Fragmento de texto:
* * * *

Stendhal se perfila como el gran psicólogo del amor, la ambición y el ansia de poder, y es autor de obras magistrales como Rojo y negro o La cartuja de Parma, en las que aparece un nuevo tipo de héroe, el inadaptado social. Balzac, por su parte, se convierte en el principal historiador de la Francia de su tiempo con su vasta obra en 47 volúmenes, La comedia humana, un retrato de la sociedad francesa marcado por la ambición material y el desarrollo tecnológico.
Honoré de Balzac
Honoré de Balzac, uno de los más importantes novelistas de la literatura mundial, escribió más de cien obras que destacan por sus soberbias descripciones de la vida en la Francia de su tiempo y por la intensidad de los retratos de sus personajes. Su obra fundamental, La comedia humana, es una obra que comprende unas noventa novelas, en las que se presenta al lector una amplia y colorista panorámica de la sociedad francesa del siglo XIX.

* * * *

Material proporcionado:
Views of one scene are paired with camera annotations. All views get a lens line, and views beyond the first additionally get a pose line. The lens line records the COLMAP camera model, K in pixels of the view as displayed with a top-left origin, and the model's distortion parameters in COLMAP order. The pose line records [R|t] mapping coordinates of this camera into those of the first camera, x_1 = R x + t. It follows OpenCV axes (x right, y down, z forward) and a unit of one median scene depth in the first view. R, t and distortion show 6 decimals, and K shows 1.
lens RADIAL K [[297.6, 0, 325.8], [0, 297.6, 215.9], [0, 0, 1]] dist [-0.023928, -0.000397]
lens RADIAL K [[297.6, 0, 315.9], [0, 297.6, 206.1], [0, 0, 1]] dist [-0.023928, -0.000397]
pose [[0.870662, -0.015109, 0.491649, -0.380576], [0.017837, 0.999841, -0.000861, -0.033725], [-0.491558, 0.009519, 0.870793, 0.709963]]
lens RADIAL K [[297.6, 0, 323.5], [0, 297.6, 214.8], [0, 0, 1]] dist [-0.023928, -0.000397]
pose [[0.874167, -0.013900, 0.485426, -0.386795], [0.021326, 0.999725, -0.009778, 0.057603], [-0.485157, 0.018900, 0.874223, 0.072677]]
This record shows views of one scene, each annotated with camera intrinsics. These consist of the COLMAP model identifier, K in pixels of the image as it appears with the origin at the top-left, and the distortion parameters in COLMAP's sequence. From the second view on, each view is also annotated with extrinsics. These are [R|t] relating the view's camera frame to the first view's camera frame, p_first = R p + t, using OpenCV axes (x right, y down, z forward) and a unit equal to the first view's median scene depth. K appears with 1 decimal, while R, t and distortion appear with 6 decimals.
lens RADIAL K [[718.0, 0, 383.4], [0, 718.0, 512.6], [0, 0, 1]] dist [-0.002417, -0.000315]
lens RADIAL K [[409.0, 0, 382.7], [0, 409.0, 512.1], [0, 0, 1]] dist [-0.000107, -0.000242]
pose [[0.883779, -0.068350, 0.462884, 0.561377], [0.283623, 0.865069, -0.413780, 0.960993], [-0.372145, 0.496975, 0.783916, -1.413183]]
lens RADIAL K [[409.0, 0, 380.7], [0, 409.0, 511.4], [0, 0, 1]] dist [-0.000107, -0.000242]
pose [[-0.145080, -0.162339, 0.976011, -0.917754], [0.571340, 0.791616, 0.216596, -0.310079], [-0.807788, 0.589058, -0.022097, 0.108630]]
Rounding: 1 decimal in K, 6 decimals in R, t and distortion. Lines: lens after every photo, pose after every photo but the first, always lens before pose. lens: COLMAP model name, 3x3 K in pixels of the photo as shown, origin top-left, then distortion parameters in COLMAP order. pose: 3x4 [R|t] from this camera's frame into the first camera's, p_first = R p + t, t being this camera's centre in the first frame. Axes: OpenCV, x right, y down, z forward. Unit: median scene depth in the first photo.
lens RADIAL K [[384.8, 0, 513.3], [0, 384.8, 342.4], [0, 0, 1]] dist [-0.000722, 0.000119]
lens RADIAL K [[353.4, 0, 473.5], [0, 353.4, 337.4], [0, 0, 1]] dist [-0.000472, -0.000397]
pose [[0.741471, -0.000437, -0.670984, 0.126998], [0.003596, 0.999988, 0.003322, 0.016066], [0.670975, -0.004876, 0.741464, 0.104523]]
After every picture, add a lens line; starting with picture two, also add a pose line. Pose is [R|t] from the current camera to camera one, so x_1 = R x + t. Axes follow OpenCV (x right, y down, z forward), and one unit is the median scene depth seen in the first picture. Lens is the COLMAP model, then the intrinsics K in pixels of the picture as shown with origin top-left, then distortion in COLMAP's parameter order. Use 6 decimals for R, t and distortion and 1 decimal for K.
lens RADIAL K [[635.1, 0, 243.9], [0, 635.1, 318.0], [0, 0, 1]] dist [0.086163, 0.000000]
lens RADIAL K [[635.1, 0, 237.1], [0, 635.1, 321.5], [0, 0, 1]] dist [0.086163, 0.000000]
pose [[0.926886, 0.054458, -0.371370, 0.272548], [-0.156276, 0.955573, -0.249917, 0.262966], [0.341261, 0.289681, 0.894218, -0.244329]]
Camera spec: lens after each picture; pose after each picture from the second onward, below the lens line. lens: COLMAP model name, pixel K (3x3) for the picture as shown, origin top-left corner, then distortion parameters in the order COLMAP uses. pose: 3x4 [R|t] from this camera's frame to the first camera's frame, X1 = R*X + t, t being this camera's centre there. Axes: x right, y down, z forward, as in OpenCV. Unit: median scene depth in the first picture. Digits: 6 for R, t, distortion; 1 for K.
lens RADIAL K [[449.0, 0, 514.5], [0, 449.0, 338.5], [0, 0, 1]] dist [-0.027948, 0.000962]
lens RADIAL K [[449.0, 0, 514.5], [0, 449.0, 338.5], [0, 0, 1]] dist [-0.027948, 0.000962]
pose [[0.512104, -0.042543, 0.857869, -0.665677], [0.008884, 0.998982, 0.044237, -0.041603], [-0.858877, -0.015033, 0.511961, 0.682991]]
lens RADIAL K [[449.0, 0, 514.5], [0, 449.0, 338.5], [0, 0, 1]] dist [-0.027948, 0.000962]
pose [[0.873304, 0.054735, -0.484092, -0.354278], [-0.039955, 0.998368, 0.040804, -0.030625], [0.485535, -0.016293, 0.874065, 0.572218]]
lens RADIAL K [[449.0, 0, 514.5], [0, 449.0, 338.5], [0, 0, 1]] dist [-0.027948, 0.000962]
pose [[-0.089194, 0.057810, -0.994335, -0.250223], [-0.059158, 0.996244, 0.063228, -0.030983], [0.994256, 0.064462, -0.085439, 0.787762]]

* * * *

Complete lo siguiente:
A - Reproduzca literalmente el pasaje del fragmento sobre Stendhal y Balzac que empieza en "Stendhal se perfila como el gran" y termina en "el desarrollo tecnológico.".
B - Responda a estas preguntas a partir del fragmento sobre Stendhal y Balzac:
(i) ¿Qué nuevo tipo de héroe aparece en las obras de Stendhal?
(ii) ¿En cuántos volúmenes se compone La comedia humana?
(iii) ¿Cuántas novelas comprende aproximadamente La comedia humana?
C - Indique si cada afirmación concuerda con el fragmento sobre Stendhal y Balzac, y cite las palabras de este que lo determinan:
(i) Balzac escribió más de cien obras.
(ii) Rojo y negro es una obra de Balzac.
(iii) La comedia humana ofrece una panorámica de la sociedad francesa del siglo XVIII.
Las entradas no guardan ninguna relación con el fragmento.

Sus respuestas:
A -
Stendhal se perfila como el gran psicólogo del amor, la ambición y el ansia de poder, y es autor de obras magistrales como Rojo y negro o La cartuja de Parma, en las que aparece un nuevo tipo de héroe, el inadaptado social. Balzac, por su parte, se convierte en el principal historiador de la Francia de su tiempo con su vasta obra en 47 volúmenes, La comedia humana, un retrato de la sociedad francesa marcado por la ambición material y el desarrollo tecnológico.

B -
(i) El inadaptado social.
(ii) En 47 volúmenes.
(iii) Unas noventa novelas.

C -
(i) Sí: «escribió más de cien obras».
(ii) No: «Stendhal se perfila como el gran psicólogo del amor, la ambición y el ansia de poder, y es autor de obras magistrales como Rojo y negro o La cartuja de Parma».
(iii) No: «una amplia y colorista panorámica de la sociedad francesa del siglo XIX».